Having said all that, Selznick's demand that Hitchcock adapt du Maurier's novel as faithfully as possible generates a number of problems. I personally find the gothic literary genre stultifying, unless its contours are actively manipulated by an transgressive stylist like Shirley Jackson. Right out of the gate, when we meet the cagey, abrupt Maxim (Laurence Olivier) in Monte Carlo, we can see that Rebecca is an artificial tale about types and placeholders, not a story about recognizable human beings. Actually, this is evident even before Maxim shows up. The Margaret Dumontish officiousness of Mrs. Van Hopper (Florence Bates) already situates Rebecca firmly in the realm of abstraction.

And yet, Rebecca addresses the viewer as if he or she is supposed to care about these bizarre concept-humans. Fontaine's character, almost impossibly daft and perpetually overwhelmed, is a puzzle piece that fits so poorly at Manderley that it beggars belief that Maxim would be fascinated by her at all, much less marry her. We eventually understand why he finds her desirable -- it's almost as though his innocence is its own sort of conspiracy, one that requires a passive dupe -- but there's no getting around the fact that she is there to be dramaturgical roadkill.
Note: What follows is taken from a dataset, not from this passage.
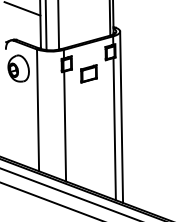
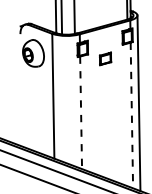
part: (88, 73) -> (105, 58), size x0.7
line: (65, 126) -> (81, 112), solid -> dashed
line: (114, 129) -> (131, 115), solid -> dashed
Indeed, she is repeatedly run down by the iconically menacing Mrs. Danvers (Judith Anderson), the character that's really the linchpin of du Maurier's entire aesthetic. Danvers' existence is completely predicated on her I've-got-a-secret signposting. She's walking subtext, and while Danvers' demeanor points quite clearly to Rebecca's oblique perversions -- possibly a Sapphic psychopath, but a willing party to incest at the very least -- her taciturn menace points to the restrictions of the Hays Code more than anything else.
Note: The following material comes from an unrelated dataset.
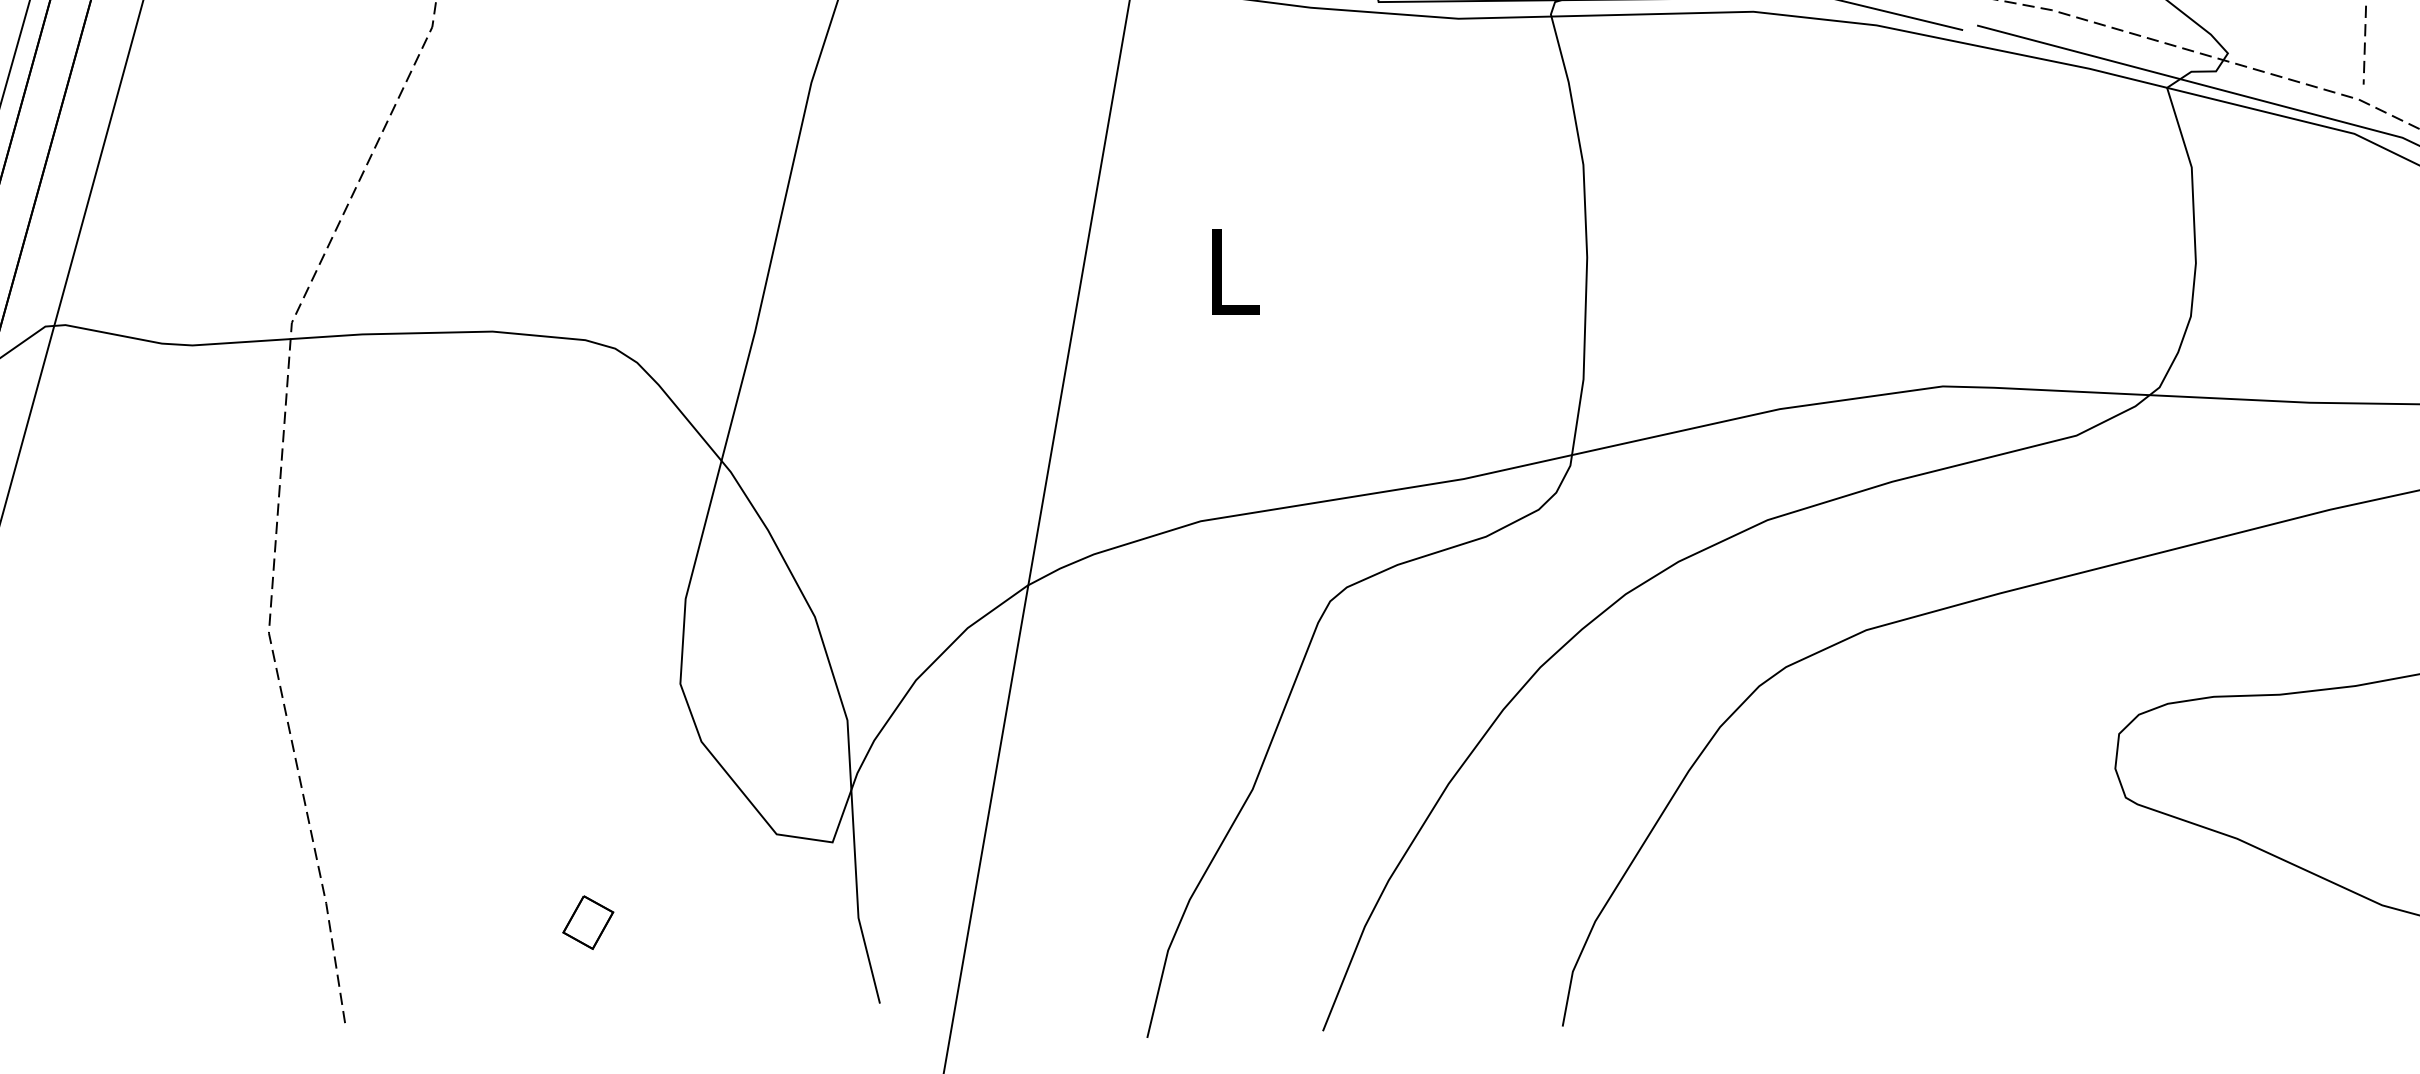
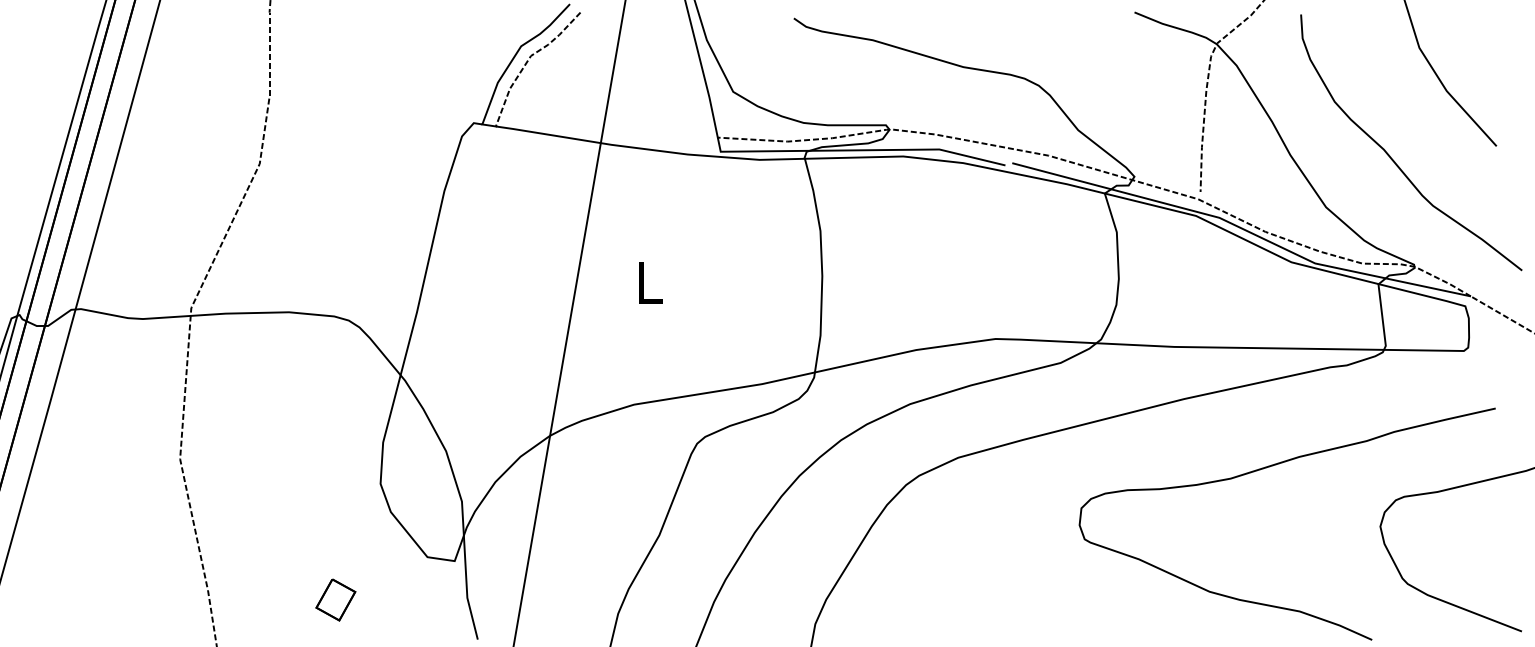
part: (587, 923) -> (335, 600), size x1.6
Hitchcock orchestrates Rebecca's machinations marvelously well. But there's no getting around the fact that the source material is a sub-Freudian slog. Beautifully mounted though it may be, Rebecca is a bit like a Rembrandt painting of Count Orlok. Why am I looking at this? And why did someone feel compelled to make it? 

Comments

Steven Carlson

Because a Rembrandt painting of Count Orlok sounds awesome?